*** Opening of EXERCISE INPUTS ***

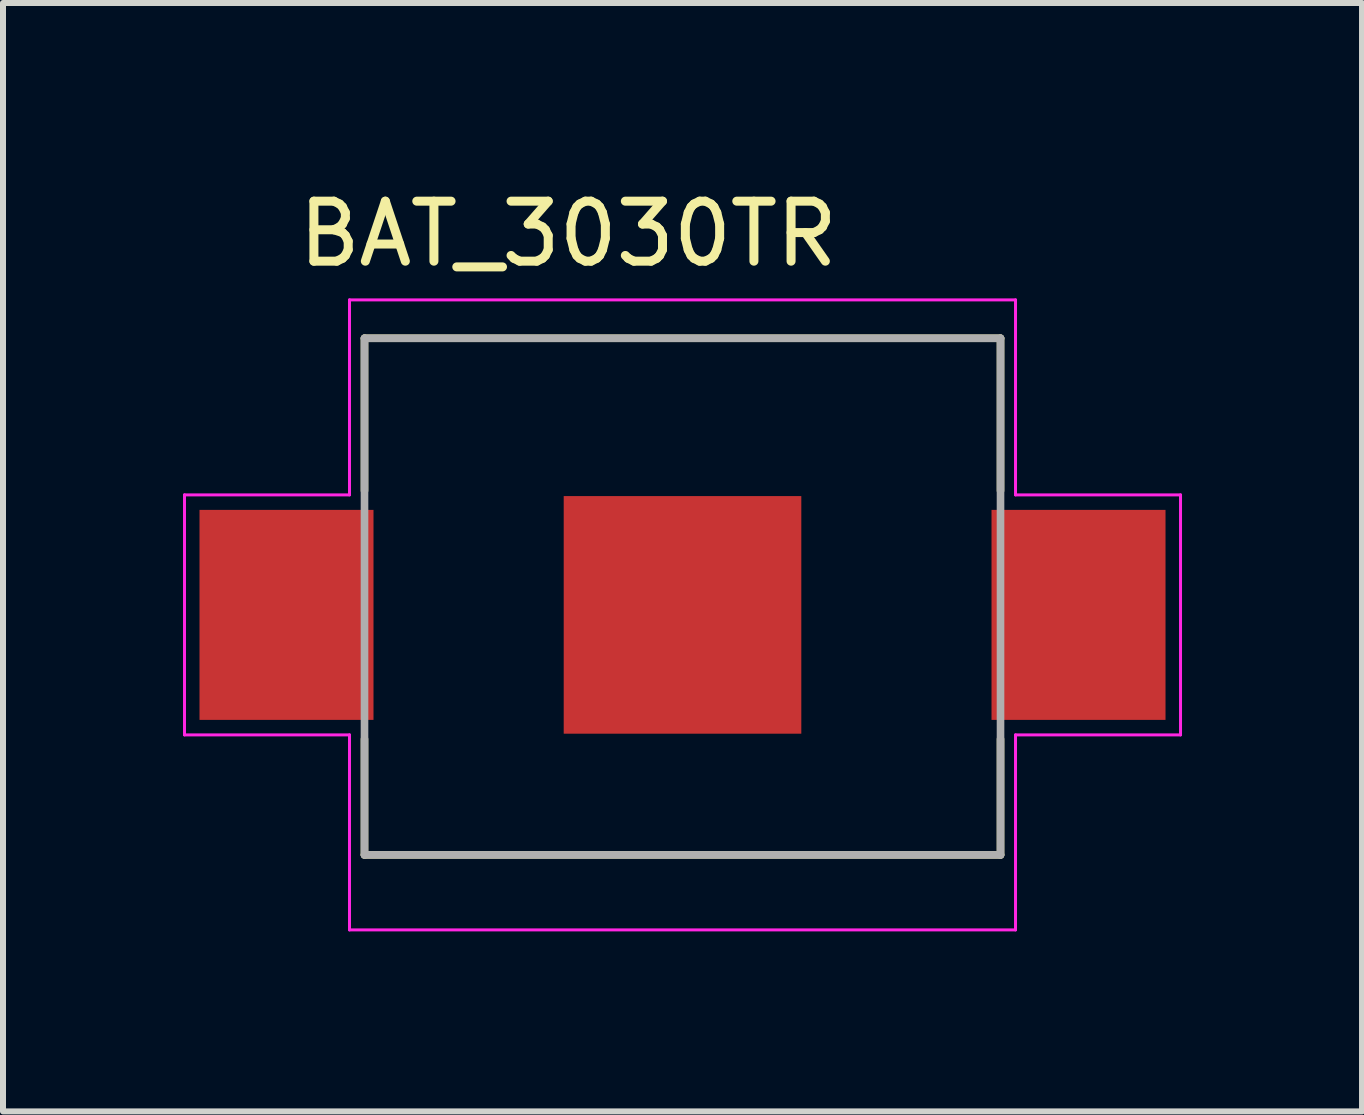
<source format=kicad_pcb>
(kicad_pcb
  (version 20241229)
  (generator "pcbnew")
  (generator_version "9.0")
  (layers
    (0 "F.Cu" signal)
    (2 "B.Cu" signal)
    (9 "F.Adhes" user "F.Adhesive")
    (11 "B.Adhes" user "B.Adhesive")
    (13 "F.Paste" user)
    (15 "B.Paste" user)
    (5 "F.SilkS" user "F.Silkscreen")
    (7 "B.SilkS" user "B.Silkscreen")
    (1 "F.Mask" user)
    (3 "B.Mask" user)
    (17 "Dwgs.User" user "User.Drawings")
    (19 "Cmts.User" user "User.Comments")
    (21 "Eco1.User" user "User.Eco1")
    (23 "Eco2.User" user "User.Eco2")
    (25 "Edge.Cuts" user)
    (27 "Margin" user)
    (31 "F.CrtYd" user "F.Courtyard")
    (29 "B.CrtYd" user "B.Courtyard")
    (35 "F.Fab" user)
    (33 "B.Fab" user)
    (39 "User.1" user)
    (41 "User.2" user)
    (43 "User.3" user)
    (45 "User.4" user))
  (footprint "BAT_3030TR"
    (layer "F.Cu")
    (at 8.325 7.198)
    (property "Reference" "BAT_3030TR" (at -1.905 -6.35 0) (layer "F.SilkS") (effects (font (size 1 1) (thickness 0.15))))
    (attr smd)
    (fp_line (start -5.3 -4.61) (end -5.3 -2.07) (stroke (width 0.127) (type solid)) (layer "F.SilkS"))
    (fp_line (start -5.3 2.07) (end -5.3 4) (stroke (width 0.127) (type solid)) (layer "F.SilkS"))
    (fp_line (start -5.3 4) (end 5.3 4) (stroke (width 0.127) (type solid)) (layer "F.SilkS"))
    (fp_line (start 5.3 -4.61) (end -5.3 -4.61) (stroke (width 0.127) (type solid)) (layer "F.SilkS"))
    (fp_line (start 5.3 -2.07) (end 5.3 -4.61) (stroke (width 0.127) (type solid)) (layer "F.SilkS"))
    (fp_line (start 5.3 4) (end 5.3 2.07) (stroke (width 0.127) (type solid)) (layer "F.SilkS"))
    (fp_line (start -8.3 -2) (end -8.3 2) (stroke (width 0.05) (type solid)) (layer "F.CrtYd"))
    (fp_line (start -8.3 2) (end -5.55 2) (stroke (width 0.05) (type solid)) (layer "F.CrtYd"))
    (fp_line (start -5.55 -5.25) (end -5.55 -2) (stroke (width 0.05) (type solid)) (layer "F.CrtYd"))
    (fp_line (start -5.55 -2) (end -8.3 -2) (stroke (width 0.05) (type solid)) (layer "F.CrtYd"))
    (fp_line (start -5.55 2) (end -5.55 5.25) (stroke (width 0.05) (type solid)) (layer "F.CrtYd"))
    (fp_line (start -5.55 5.25) (end 5.55 5.25) (stroke (width 0.05) (type solid)) (layer "F.CrtYd"))
    (fp_line (start 5.55 -5.25) (end -5.55 -5.25) (stroke (width 0.05) (type solid)) (layer "F.CrtYd"))
    (fp_line (start 5.55 -2) (end 5.55 -5.25) (stroke (width 0.05) (type solid)) (layer "F.CrtYd"))
    (fp_line (start 5.55 -2) (end 8.3 -2) (stroke (width 0.05) (type solid)) (layer "F.CrtYd"))
    (fp_line (start 5.55 5.25) (end 5.55 2) (stroke (width 0.05) (type solid)) (layer "F.CrtYd"))
    (fp_line (start 8.3 -2) (end 8.3 2) (stroke (width 0.05) (type solid)) (layer "F.CrtYd"))
    (fp_line (start 8.3 2) (end 5.55 2) (stroke (width 0.05) (type solid)) (layer "F.CrtYd"))
    (fp_line (start -5.3 -4.61) (end -5.3 4) (stroke (width 0.127) (type solid)) (layer "F.Fab"))
    (fp_line (start -5.3 4) (end 5.3 4) (stroke (width 0.127) (type solid)) (layer "F.Fab"))
    (fp_line (start 5.3 -4.61) (end -5.3 -4.61) (stroke (width 0.127) (type solid)) (layer "F.Fab"))
    (fp_line (start 5.3 4) (end 5.3 -4.61) (stroke (width 0.127) (type solid)) (layer "F.Fab"))
    (pad "N" smd rect (at 0 0) (size 3.96 3.96) (layers "F.Cu" "F.Mask"))
    (pad "P1" smd rect (at -6.6 0) (size 2.9 3.5) (layers "F.Cu" "F.Mask" "F.Paste"))
    (pad "P2" smd rect (at 6.6 0) (size 2.9 3.5) (layers "F.Cu" "F.Mask" "F.Paste")))
  (gr_rect
    (start -3 -3)
    (end 19.65 15.473)
    (stroke (width 0.1) (type default))
    (fill no)
    (layer "Edge.Cuts")))
</source>
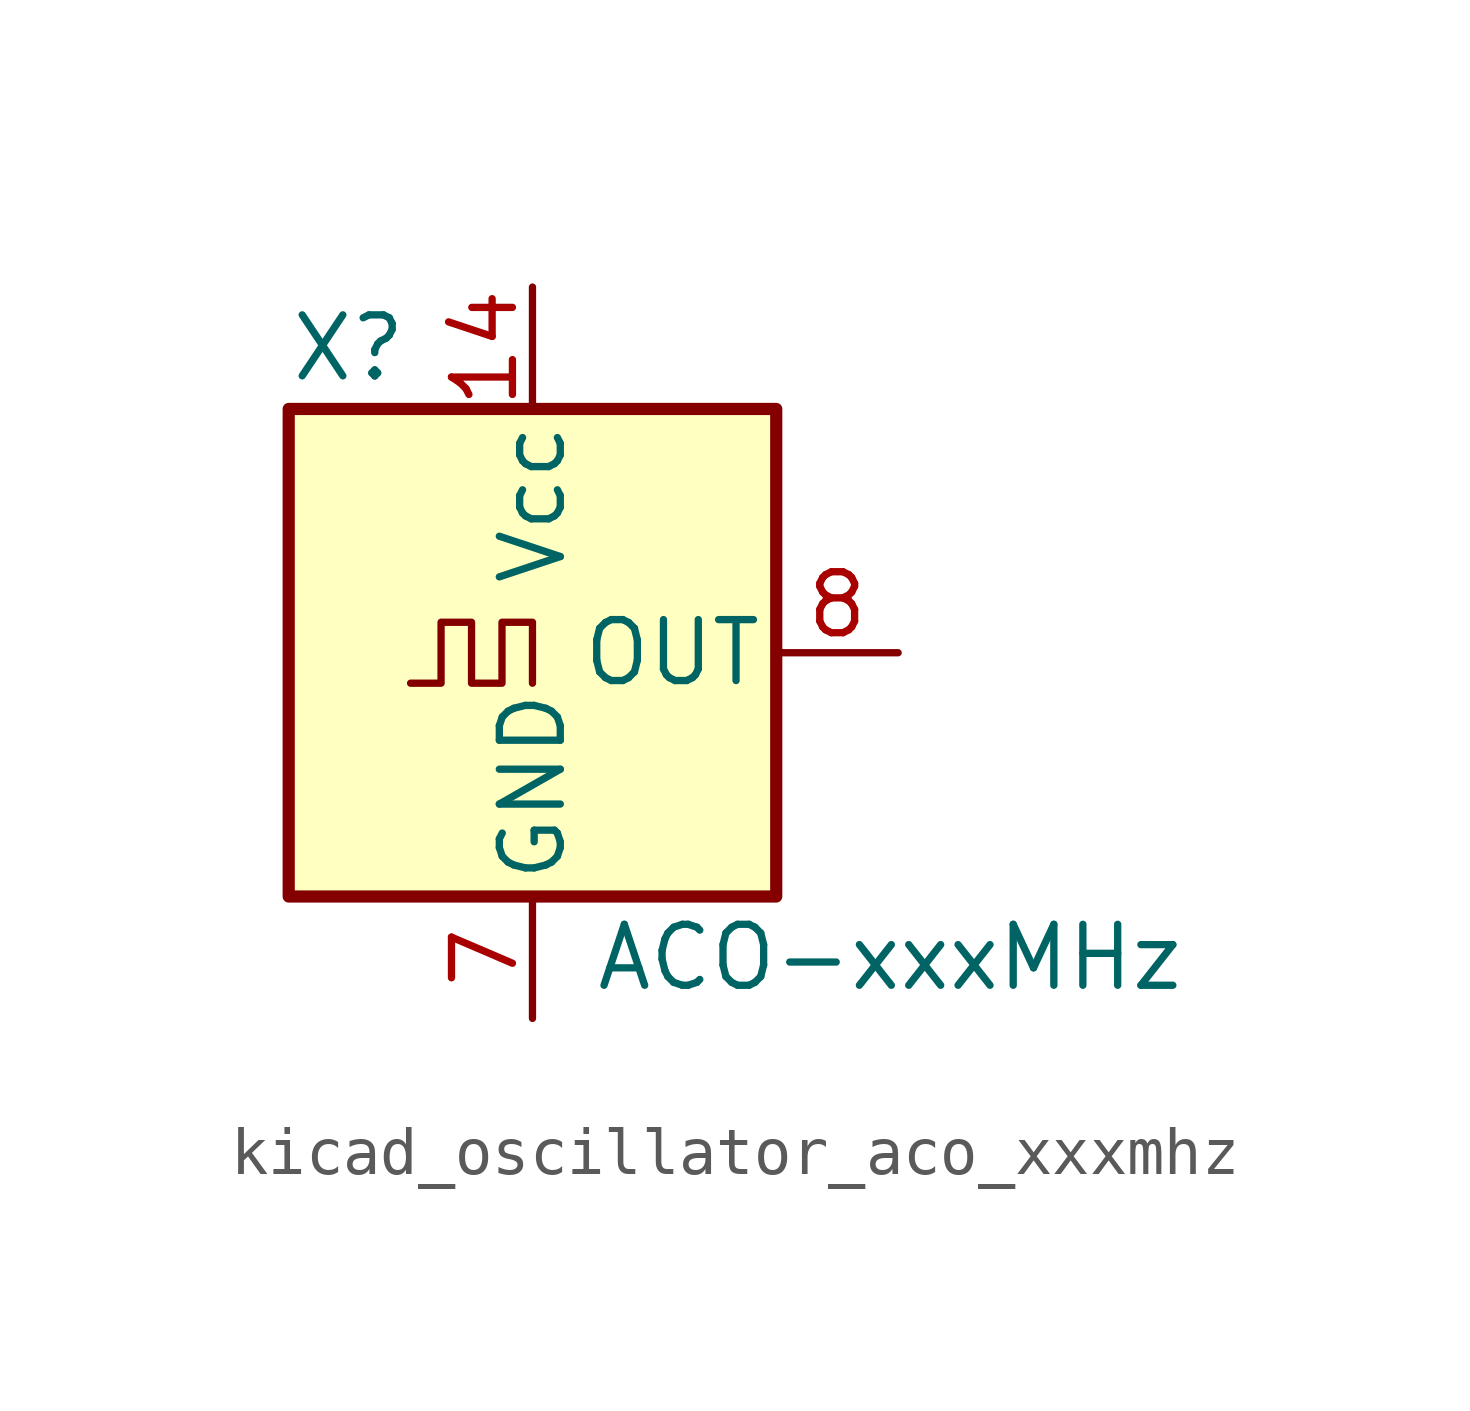
<source format=kicad_sym>
(kicad_symbol_lib
  (version 20220914)
  (generator kicad_symbol_editor)
  (symbol "kicad_oscillator_aco_xxxmhz"
    (pin_names
      (offset 0.254))
    (property "Reference" "X"
      (at -5.08 6.35 0)
      (effects (font (size 1.27 1.27)) (justify left)))
    (property "Value" "ACO-xxxMHz"
      (at 1.27 -6.35 0)
      (effects (font (size 1.27 1.27)) (justify left)))
    (symbol "kicad_oscillator_aco_xxxmhz_0_1"
      (rectangle (start -5.08 5.08) (end 5.08 -5.08) (stroke (width 0.254) (type default)) (fill (type background)))
      (polyline (pts (xy -2.54 -0.635) (xy -1.905 -0.635) (xy -1.905 0.635) (xy -1.27 0.635) (xy -1.27 -0.635) (xy -0.635 -0.635) (xy -0.635 0.635) (xy 0 0.635) (xy 0 -0.635)) (stroke (width 0) (type default)) (fill (type none))))
    (symbol "kicad_oscillator_aco_xxxmhz_1_1"
      (pin no_connect line (at -5.08 2.54 0) (length 2.54) hide (name "NC" (effects (font (size 1.27 1.27)))) (number "1" (effects (font (size 1.27 1.27)))))
      (pin power_in line (at 0 7.62 270) (length 2.54) (name "Vcc" (effects (font (size 1.27 1.27)))) (number "14" (effects (font (size 1.27 1.27)))))
      (pin power_in line (at 0 -7.62 90) (length 2.54) (name "GND" (effects (font (size 1.27 1.27)))) (number "7" (effects (font (size 1.27 1.27)))))
      (pin output line (at 7.62 0 180) (length 2.54) (name "OUT" (effects (font (size 1.27 1.27)))) (number "8" (effects (font (size 1.27 1.27))))))))
</source>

*** Close of EXERCISE INPUTS ***

* _ACTIVITY_
Whenever a line in the records above contains the string "Adhesive", copy that line.

* _EXERCISE RESULT_
    (9 "F.Adhes" user "F.Adhesive")
    (11 "B.Adhes" user "B.Adhesive")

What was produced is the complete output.